- [Exercise directions]:
Among the lines of data below, reproduce only those from the one with "fx_px: 7540" through the one with "f_number: 14", exactly as they stand, both ends included.

- [Data for the task]:
-.-.-

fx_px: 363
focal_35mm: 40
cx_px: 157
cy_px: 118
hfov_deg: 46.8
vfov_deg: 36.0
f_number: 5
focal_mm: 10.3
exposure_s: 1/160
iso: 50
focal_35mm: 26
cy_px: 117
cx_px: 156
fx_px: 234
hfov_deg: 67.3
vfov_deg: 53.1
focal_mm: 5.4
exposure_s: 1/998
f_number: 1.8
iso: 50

-.-.-

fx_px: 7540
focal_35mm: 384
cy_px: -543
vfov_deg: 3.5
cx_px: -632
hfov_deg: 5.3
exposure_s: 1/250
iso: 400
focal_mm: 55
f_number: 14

-.-.-

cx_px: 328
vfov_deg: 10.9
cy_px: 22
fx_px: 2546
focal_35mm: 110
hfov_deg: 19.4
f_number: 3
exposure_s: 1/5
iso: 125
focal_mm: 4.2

-.-.-

- [Result for this exercise]:
fx_px: 7540
focal_35mm: 384
cy_px: -543
vfov_deg: 3.5
cx_px: -632
hfov_deg: 5.3
exposure_s: 1/250
iso: 400
focal_mm: 55
f_number: 14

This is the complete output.